> **Complete the following**:
1) According to the Fever-Tree US report, how many On-Trade accounts is the brand now in?
2) Which On-Trade chains does the Fever-Tree US report list among the new accounts won? Name all of them.

> **Quoted passage**:
In the Off-Trade channel, which accounts for c.75% of our US sales, Fever-Tree grew its market share of the total mixer category and extended its market leading value share in both the Tonic and Ginger Beer categories, with 27% and 32% value share respectively3. In addition, we continue to contribute more than any other brand to the growth of the Grapefruit and Club Soda categories in the US, and our Margarita and Bloody Mary cocktail mixers have also started to make notable share gains.
Overall, our performance has outpaced all of our competitors, premium or mainstream. Our total Off-Trade sales grew by 15% and we are now over four times larger than our nearest premium competitor at US retail3, driven by our increasing rate-of-sale and distribution gains, with Fever-Tree products now present in almost 35,000 Off-Trade accounts.
The brand is also gaining further traction and presence in the On-Trade, and is now in over 40,000 accounts, an increase of 14% year-on-year, securing new accounts across a range of On-Trade chains, including Courtyard by Marriott, Benihana and Logans Roadhouse. Fever-Tree is also appearing on more menus, and we continue to use this important channel to activate our new products and create more awareness and excitement behind the brand.
Innovation has always been at the heart of the Fever-Tree business and as we have developed our business globally we have become more focused on ensuring we tailor our innovation to local drinking trends and behaviours. This year we have focused on our new cocktail mixer range and have won significant distribution for our Margarita and Bloody Mary cocktail mixers both of which are significant categories in the US. We also launched our Espresso Martini cocktail mixer in Q4, which is one of the fastest growing cocktails across the US market and as a result the launch got a lot of initial traction following an exciting launch event just ahead of the holiday season.
By far the most significant strategic step we have taken in the US market was announced just after the period-end: A long-term strategic partnership with Molson Coors for the exclusive sales, distribution and production of the Fever-Tree brand in the US.
This partnership will enable the brand to benefit from the unique scale and muscle of Molson Coors' national network of US distributors and customers across both the On- and Off-Trade. In addition, we will benefit from their very strong and deep customer relationships, merchandising capability and their production and supply chain network, expertise and economies of scale. Crucially, both companies are strongly aligned in their ambition for the Fever-Tree brand, with a shared vision and commitment to driving the opportunity across both alcohol and non-alcohol occasions. This includes the deployment of a substantial incremental marketing fund to provide further firepower for growth.

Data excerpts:

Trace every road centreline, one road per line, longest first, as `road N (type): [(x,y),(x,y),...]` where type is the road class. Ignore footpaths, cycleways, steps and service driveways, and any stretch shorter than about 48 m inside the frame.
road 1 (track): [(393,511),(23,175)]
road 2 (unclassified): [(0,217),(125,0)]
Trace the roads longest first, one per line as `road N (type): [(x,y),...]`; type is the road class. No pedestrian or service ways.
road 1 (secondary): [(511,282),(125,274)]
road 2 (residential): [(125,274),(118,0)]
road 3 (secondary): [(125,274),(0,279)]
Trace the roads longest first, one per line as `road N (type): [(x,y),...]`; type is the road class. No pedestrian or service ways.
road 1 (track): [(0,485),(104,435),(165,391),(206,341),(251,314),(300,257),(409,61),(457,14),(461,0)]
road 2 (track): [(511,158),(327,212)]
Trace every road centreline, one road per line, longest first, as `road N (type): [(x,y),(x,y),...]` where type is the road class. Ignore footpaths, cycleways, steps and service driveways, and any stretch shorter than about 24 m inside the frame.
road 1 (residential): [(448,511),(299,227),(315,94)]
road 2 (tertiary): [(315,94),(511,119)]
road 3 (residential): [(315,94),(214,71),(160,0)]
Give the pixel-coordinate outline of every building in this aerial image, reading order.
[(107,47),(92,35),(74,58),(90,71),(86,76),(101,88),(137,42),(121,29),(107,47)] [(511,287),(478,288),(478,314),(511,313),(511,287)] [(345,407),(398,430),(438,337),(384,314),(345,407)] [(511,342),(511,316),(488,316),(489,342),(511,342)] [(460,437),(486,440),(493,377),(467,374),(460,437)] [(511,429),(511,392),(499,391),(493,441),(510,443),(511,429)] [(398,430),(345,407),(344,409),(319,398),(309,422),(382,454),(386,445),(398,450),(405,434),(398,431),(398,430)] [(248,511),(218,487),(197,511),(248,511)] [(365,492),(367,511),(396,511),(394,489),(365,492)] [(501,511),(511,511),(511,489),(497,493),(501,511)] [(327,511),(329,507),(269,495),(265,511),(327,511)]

> **Worked solutions**:
1) Over 40,000 accounts.

2) Courtyard by Marriott, Benihana and Logans Roadhouse.